1911 Encyclopædia Britannica/Habington, William
HABINGTON, WILLIAM (1605–1654), English poet, was born at Hendlip Hall, Worcestershire, on the 4th of November 1605. He belonged to a well-known Catholic family. His father, Thomas Habington (1560–1647), an antiquary and historical scholar, had been implicated in the plots on behalf of Mary queen of Scots; his uncle, Edward Habington, was hanged in 1586 on the charge of conspiring against Elizabeth in connexion with Anthony Babington; while to his mother, Mary Habington, was attributed the revelation of the Gunpowder Plot. The poet was sent to the college at St Omer, but, pressure being brought to bear on him to induce him to become a Jesuit, he removed to Paris. He married about 1632 Lucy, second daughter of Sir William Herbert, first Baron Powys. This lady he had addressed in the volume of lyrical poems arranged in two parts and entitled Castara, published anonymously in 1634. In 1635 appeared a second edition enlarged by three prose characters, fourteen new lyrics and eight touching elegies on his friend and kinsman, George Talbot. The third edition (1640) contains a third part consisting of a prose character of “A Holy Man” and twenty-two devotional poems. Habington’s lyrics are full of the far-fetched “conceits” which were fashionable at court, but his verse is quite free from the prevailing looseness of morals. Indeed his reiterated praises of Castara’s virtue grow wearisome. He is at his best in his reflective poems on the uncertainty of human life and kindred topics.
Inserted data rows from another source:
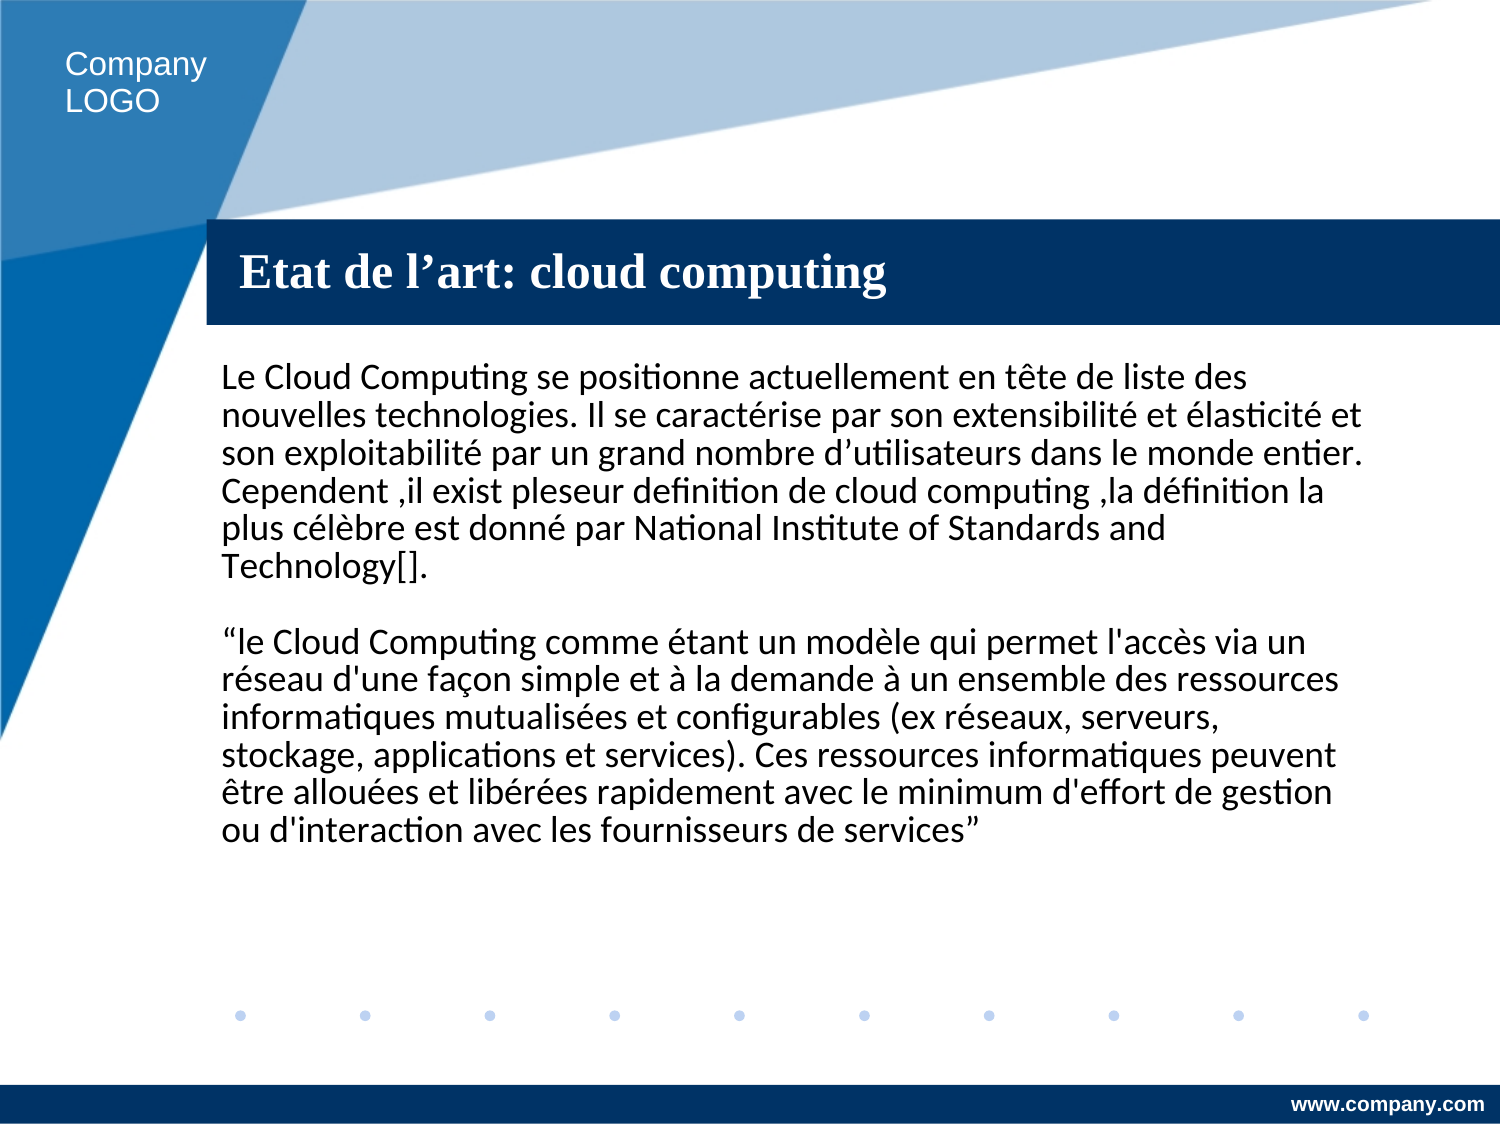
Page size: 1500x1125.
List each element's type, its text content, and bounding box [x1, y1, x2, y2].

list [299, 350, 1475, 1003]
text_box Le Cloud Computing se positionne actuellement en tête de liste des nouvelles technologies. Il se caractérise par son extensibilité et élasticité et son exploitabilité par un grand nombre d’utilisateurs dans le monde entier. Cependent ,il exist pleseur definition de cloud computing ,la définition la plus célèbre est donné par National Institute of Standards and Technology[]. “le Cloud Computing comme étant un modèle qui permet l'accès via un réseau d'une façon simple et à la demande à un ensemble des ressources informatiques mutualisées et configurables (ex réseaux, serveurs, stockage, applications et services). Ces ressources informatiques peuvent être allouées et libérées rapidement avec le minimum d'effort de gestion ou d'interaction avec les fournisseurs de services” [206, 354, 1388, 857]
picture [0, 0, 1500, 842]
title Etat de l’art: cloud computing [206, 219, 1500, 325]
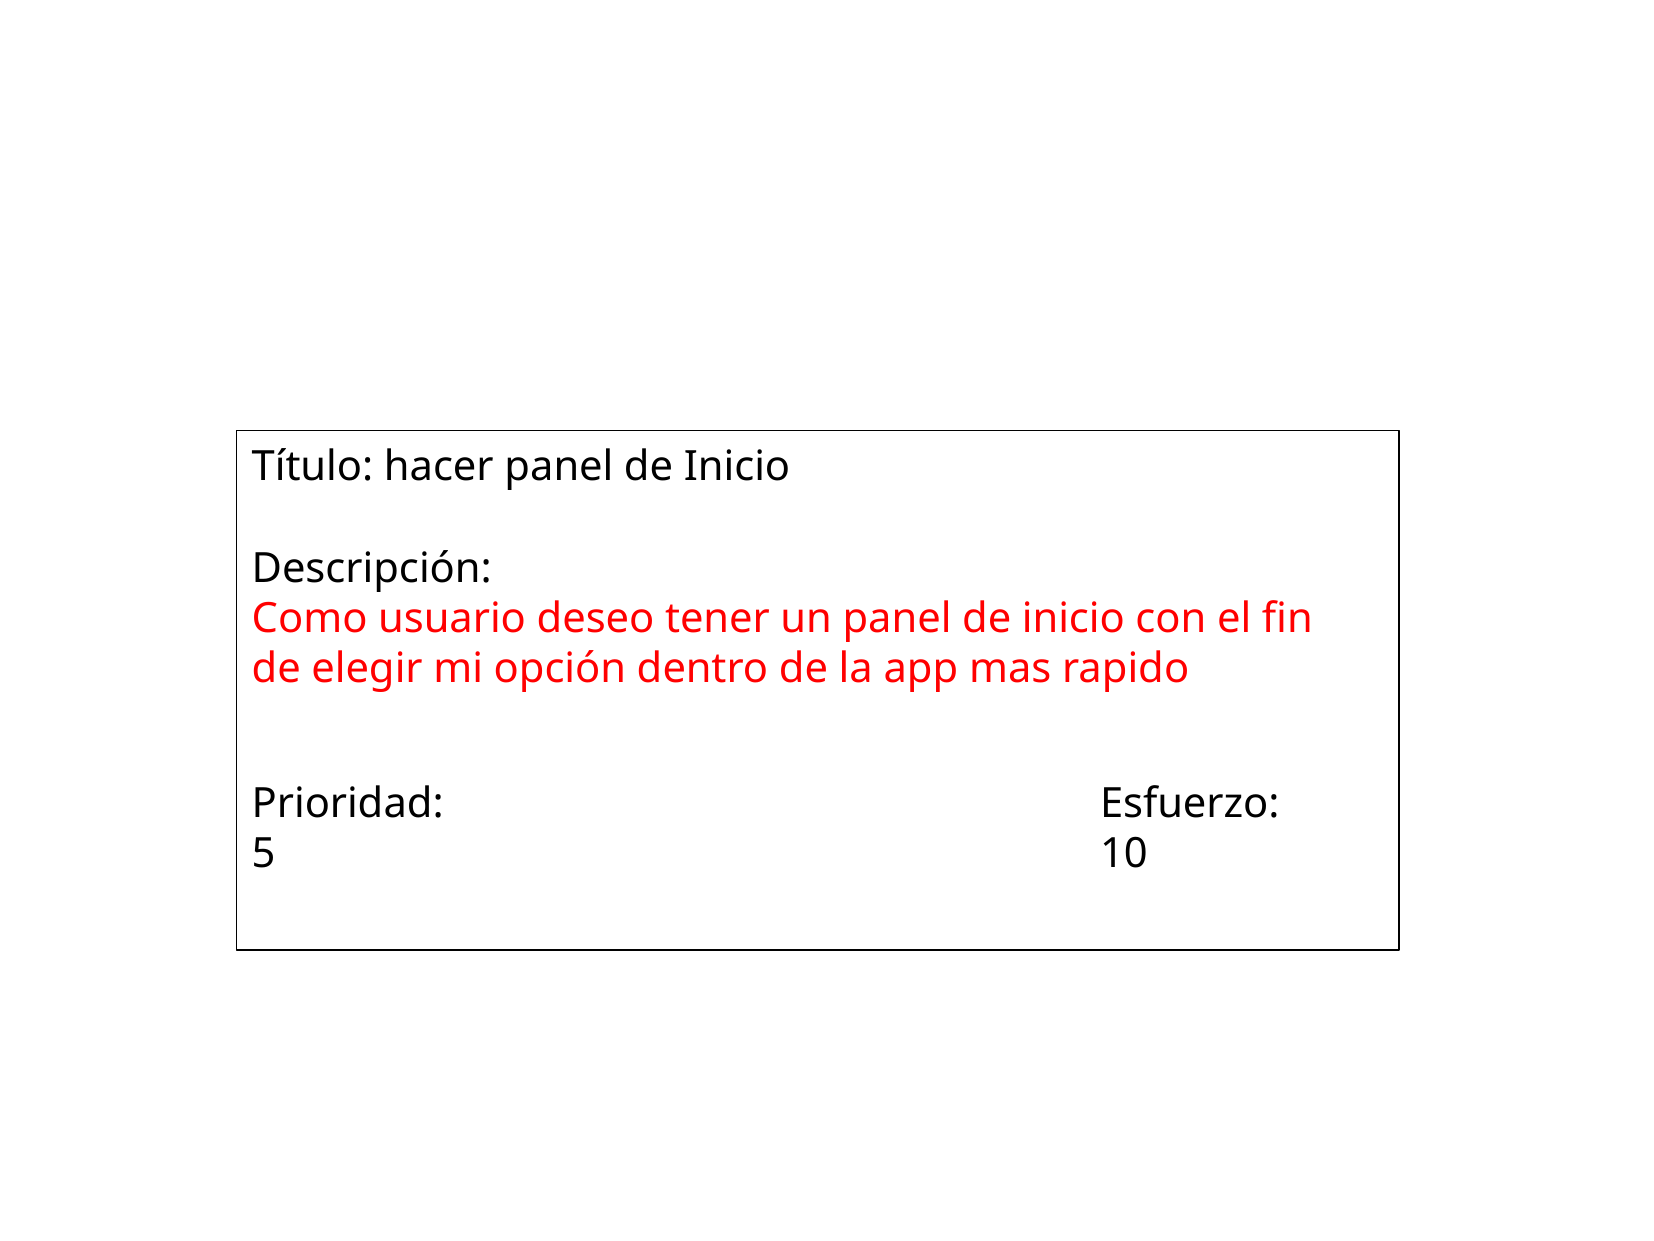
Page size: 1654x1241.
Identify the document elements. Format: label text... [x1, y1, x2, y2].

text_box Título: hacer panel de Inicio Descripción: Como usuario deseo tener un panel de inicio con el fin de elegir mi opción dentro de la app mas rapido [251, 436, 1344, 691]
text_box Prioridad: 5 [251, 773, 446, 876]
text_box Esfuerzo: 10 [1100, 773, 1337, 876]
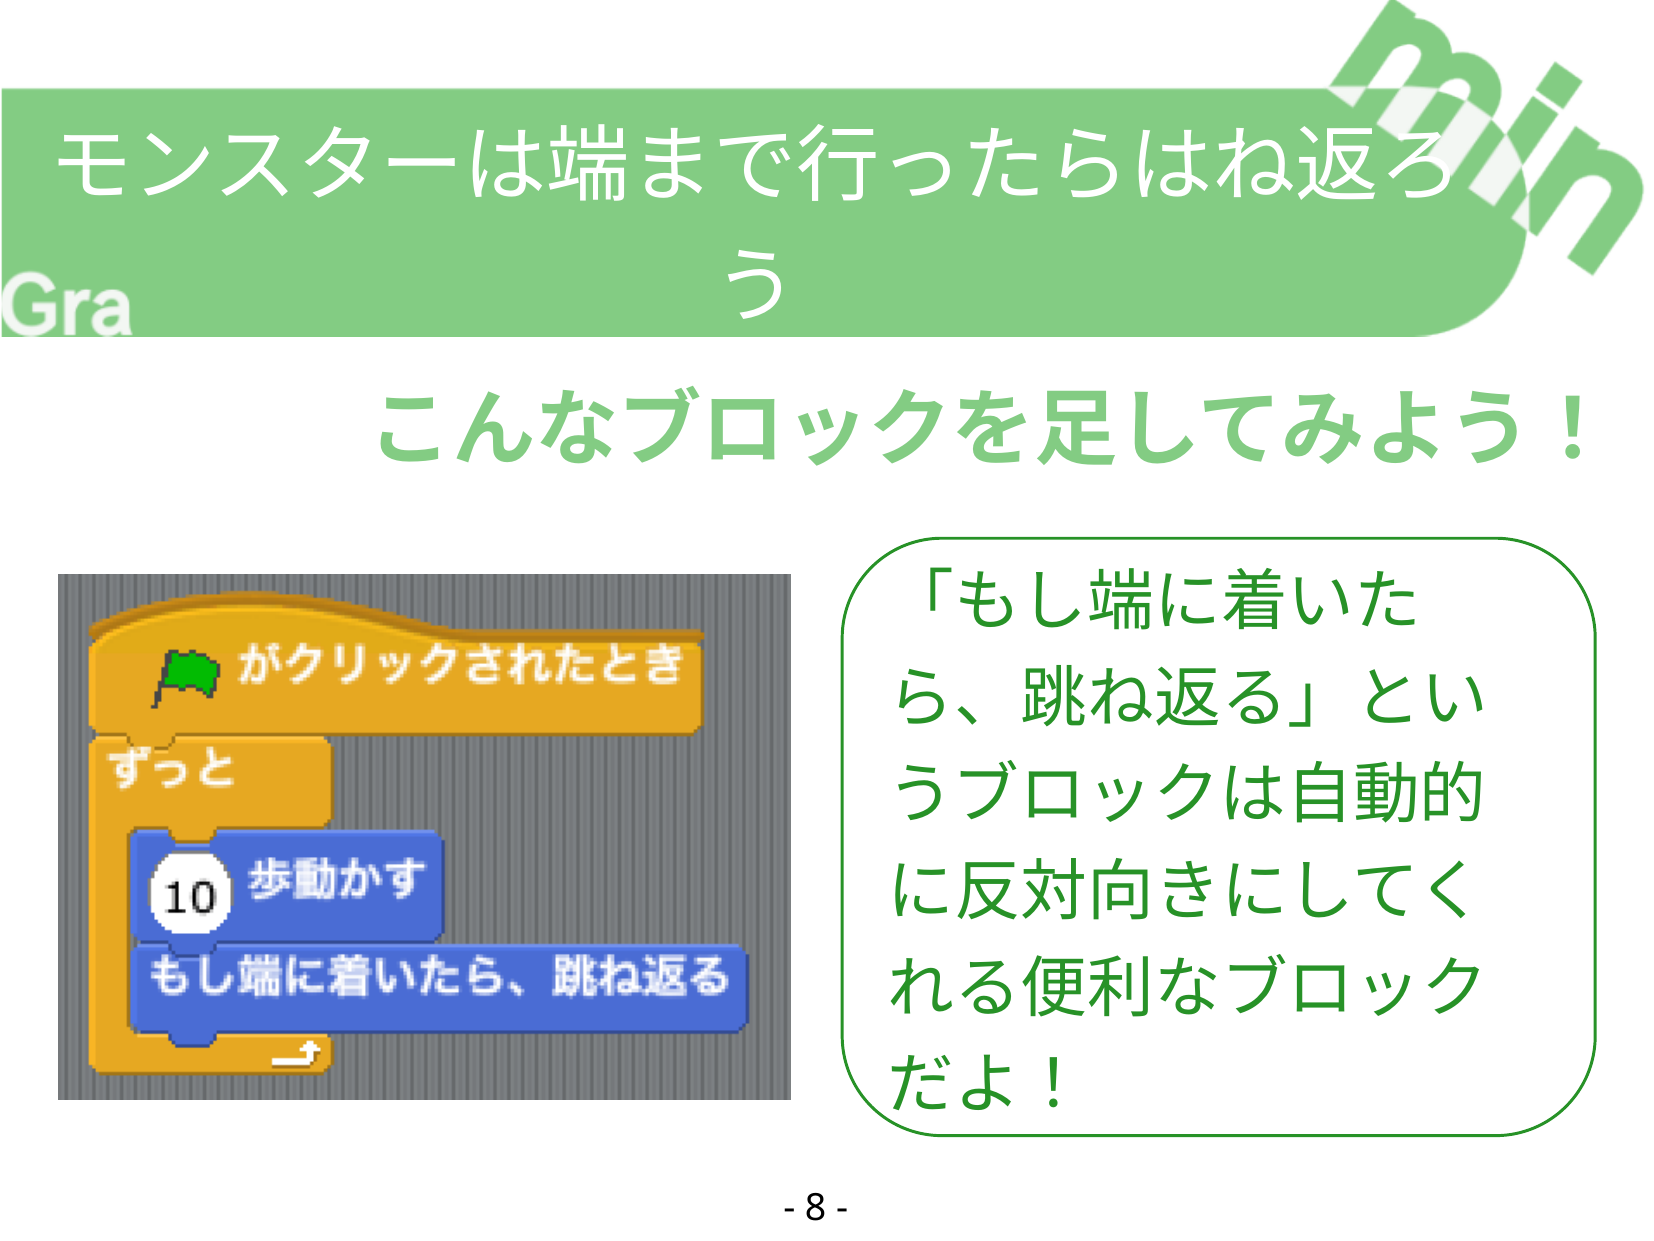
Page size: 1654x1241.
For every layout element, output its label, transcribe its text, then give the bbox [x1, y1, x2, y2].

picture [58, 574, 791, 1100]
text_box 「もし端に着いたら、跳ね返る」というブロックは自動的に反対向きにしてくれる便利なブロックだよ！ [842, 538, 1596, 1136]
picture [1, 0, 1654, 337]
text_box - 8 - [768, 1173, 886, 1241]
text_box こんなブロックを足してみよう！ [35, 354, 1630, 494]
title モンスターは端まで行ったらはね返ろう [11, 113, 1501, 324]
He also wrote a Historie of Edward the Fourth (1640), based on notes provided by his father; a tragi-comedy, The Queene of Arragon (1640), published without his consent by his kinsman, the earl of Pembroke, and revived at the Restoration; and six essays on events in modern history, Observations upon History (1641). Anthony à Wood insinuated that during the Commonwealth the poet “did run with the times, and was not unknown to Oliver the usurper.” He died on the 30th of November 1654.
The works of Habington have not been collected. The Queene of Arragon was reprinted in Dodsley’s “Old Plays,” vol. ix. (1825); Castara was edited by Charles Elton (1812), and by E. Arber with a compact and comprehensive introduction (1870) for his “English Reprints.”